Die 73-Jährige, die am 27. November 1943 als Heidemarie Jiline Sander in Wesselburen geboren wurde, lebt heute überwiegend zurückgezogen auf ihrem Gut Ruhleben bei Plön in Schleswig-Holstein. Hin und wieder ist sie aber noch an der Alster zu sehen, dort, wo für sie alles begann. Von Hamburg aus eroberte sie ebenso wie Wolfgang Joop und Karl Lagerfeld seit Ende der 60er-Jahre die internationale Modewelt, galt lange Zeit als beste Modedesignerin Deutschlands.

Fotografen sind Jil Sander ein Gräuel

Mit geliehenen 200.000 D-Mark und dem Erlös eines Autoverkaufs eröffnete die Modejournalistin im Alter von 25 Jahren an der Ecke Milchstraße/Magdalenenstraße ihre erste Boutique, in der sie auch eigene Entwürfe verkaufte. Die Blondine avancierte mit puren, edlen und ästhetischen Entwürfen wenig später zur „Queen of Less“. Viele Kundinnen schätzten vor allem ihren klaren und schnörkellosen Stil.

1978 gründete sie ihr eigenes Unternehmen und erzielte damit Welterfolge. Insgesamt baute sie mehr als 80 Läden auf und ging an die Börse. Neben Bekleidung kamen später auch Accessoires unter dem Logo Jil Sander ins Programm, darunter Kosmetik, Parfüm, Brillen, Schuhe oder Lederwaren. 1999 verkaufte sie ihre Firma dann an den italienischen Konkurrenten Prada. Für die Designschmiede made in Hamburg sollen damals insgesamt rund 300 Millionen D-Mark (etwa 150 Millionen Euro) geflossen sein.

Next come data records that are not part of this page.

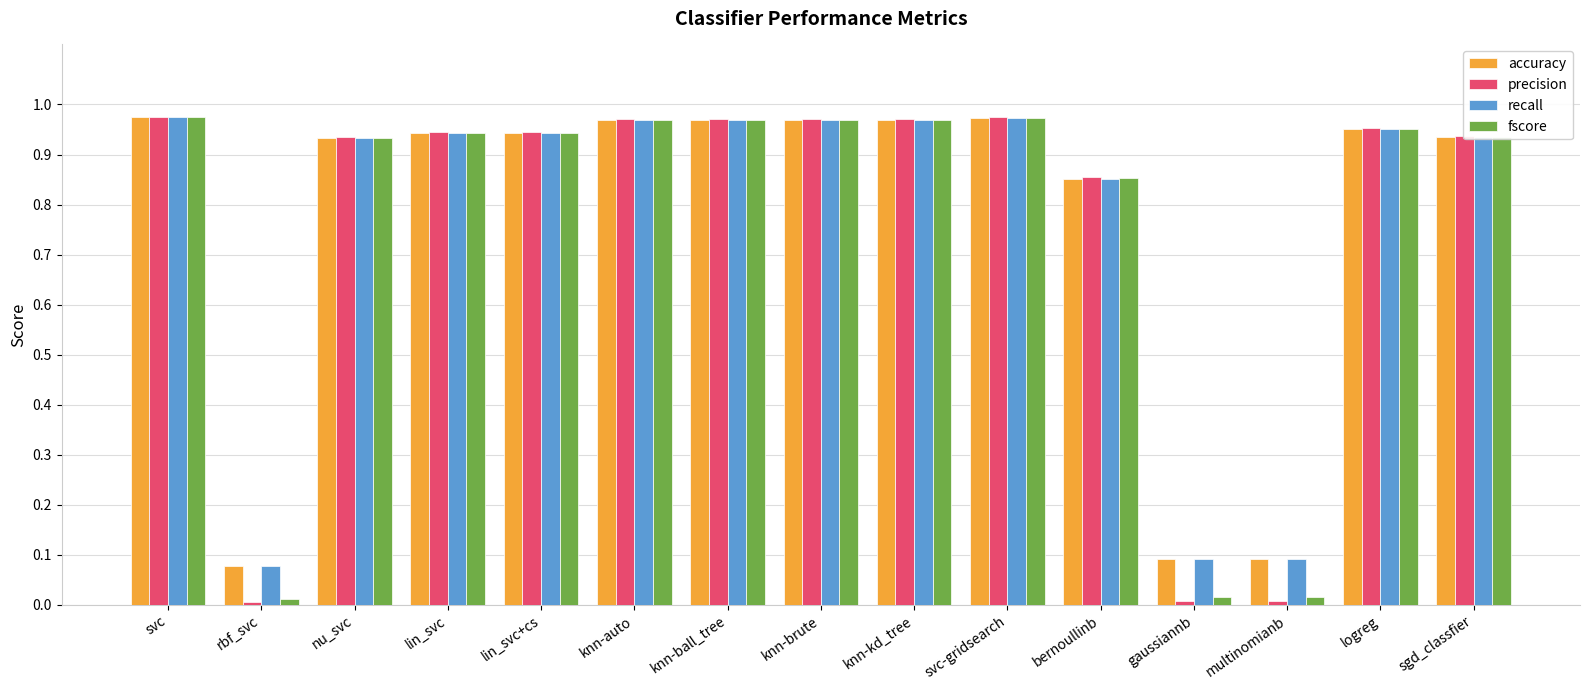

What is the sum of all recall values?

11.6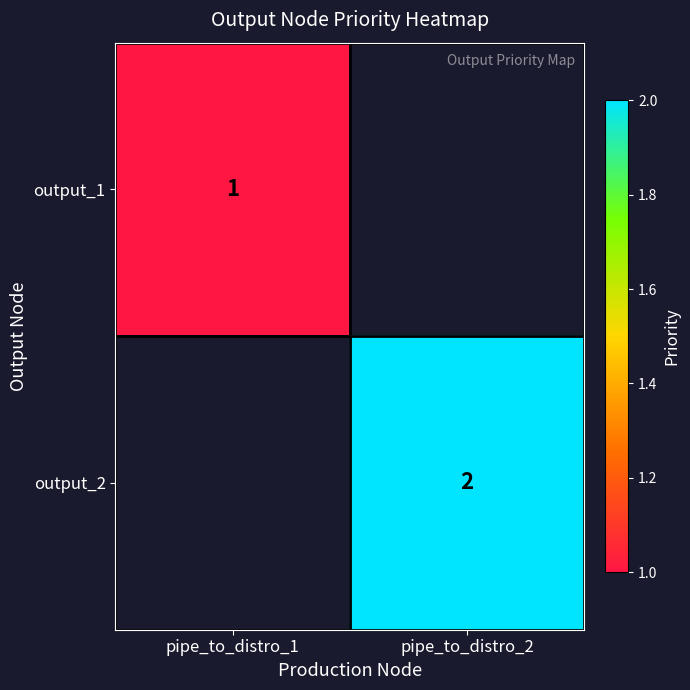

The value of output_2 at pipe_to_distro_2 is 3. True or false?

False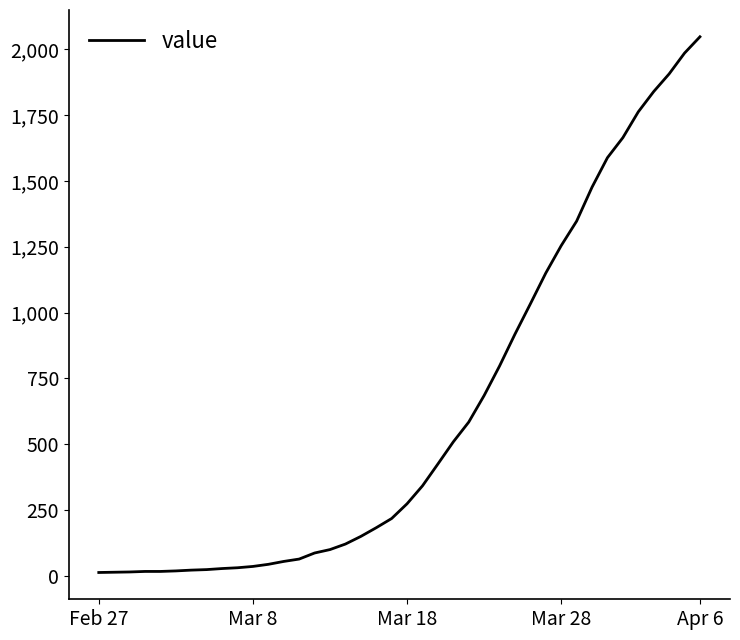

What is the maximum value shown in the chart?

2047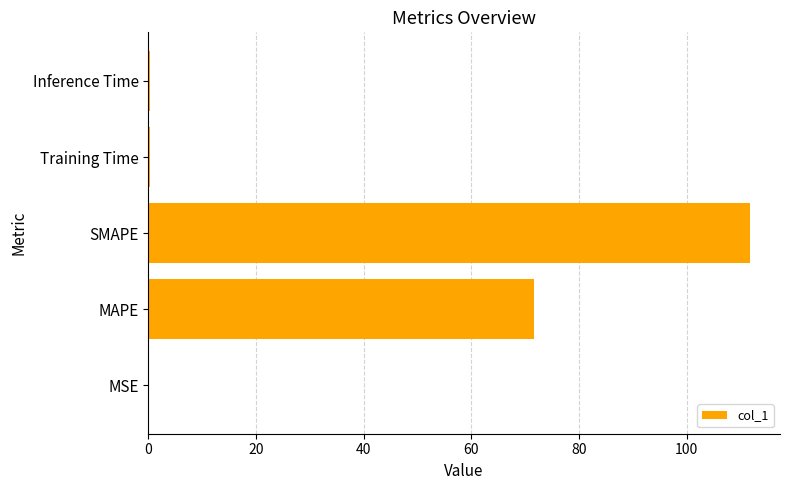

True or false: the data shows 111.7 at SMAPE.

True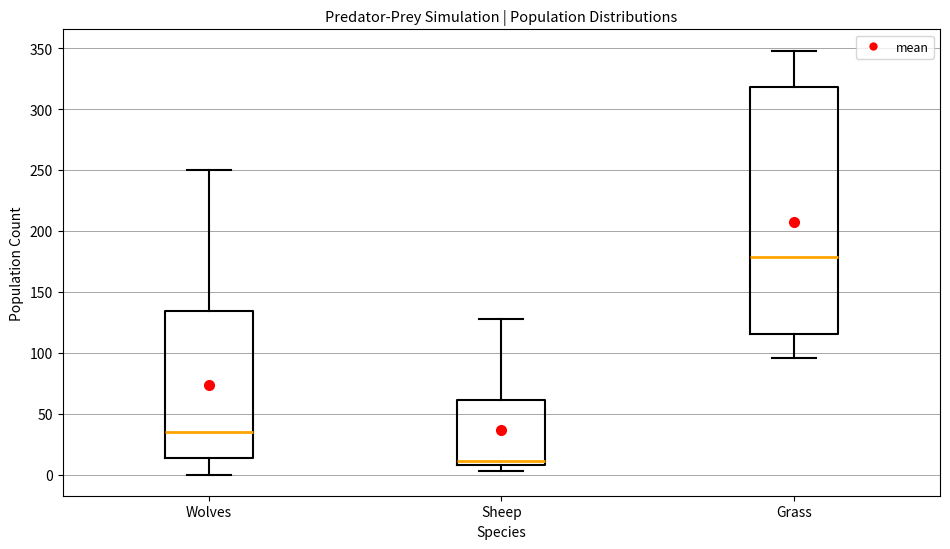

Reading left to right, transcribe this box plot: for each box, give where its median line is, the range the box spans, and where its two whiskers end, as read against the y-axis. The values are not printed on the chart, so give them approximately, as read against the axis.

Wolves: median 35, box 15 to 135, whiskers 0 to 250
Sheep: median 10 (just above the box's lower edge), box 10 to 60, whiskers 5 to 130
Grass: median 180, box 115 to 320, whiskers 95 to 350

Im Jahr 2004 zog sich Jil Sander vollständig aus ihrem Unternehmen zurück, ihr Label wechselte noch mehrmals den Besitzer. Seitdem ist es ruhig geworden um die prominente Modemacherin, abgesehen von ein paar kreativen Gastspielen. Mit 73 Jahren meidet sie heute die Öffentlichkeit. Vor allem Fotografen sind ihr ein Gräuel. In jungen Jahren hatte sie auch immer mit ihrem Gesicht für die Marke gestanden.

Rückzug nach dem Tod ihrer Lebensgefährtin

In Hamburg wurde Jil Sander auch nach ihrem Rückzug hin und wieder bei einer Fahrt mit dem Bentley oder dem 911er durch die Innenstadt oder bei einem Spaziergang um die Alster gesehen. Die Kappe dabei fast immer tief ins Gesicht gezogen. In Hamburg, wo sie trotzdem immer noch gern lebe, wie sie dem Abendblatt vor einigen Jahren sagte, wolle sie am liebsten nicht erkannt oder angesprochen werden. Zeit ihres Lebens gilt sie als zurückhaltende Persönlichkeit. Und als ihre Lebensgefährtin Angelica „Dickie“ Mommsen an Krebs erkrankte und 2014 starb, mied sie noch stärker die Öffentlichkeit.

Das an Auszeichnungen reiche Leben führte Jil Sander unter anderem zur Ehrenmitgliedschaft im Deutschen Designer Club, 1996 wurde ihr das Bundesverdienstkreuz verliehen. Weniger erfreut war sie sicher über den Titel „Sprachpanscher des Jahres 1997“ wegen eines Denglisch-Interviews in der „FAZ“. Die Modemacherin soll neben dem Palais an der Alster und ihrem Gut bei Plön noch ein Chalet in Gstaad und einen Zweitwohnsitz auf Ibiza besitzen.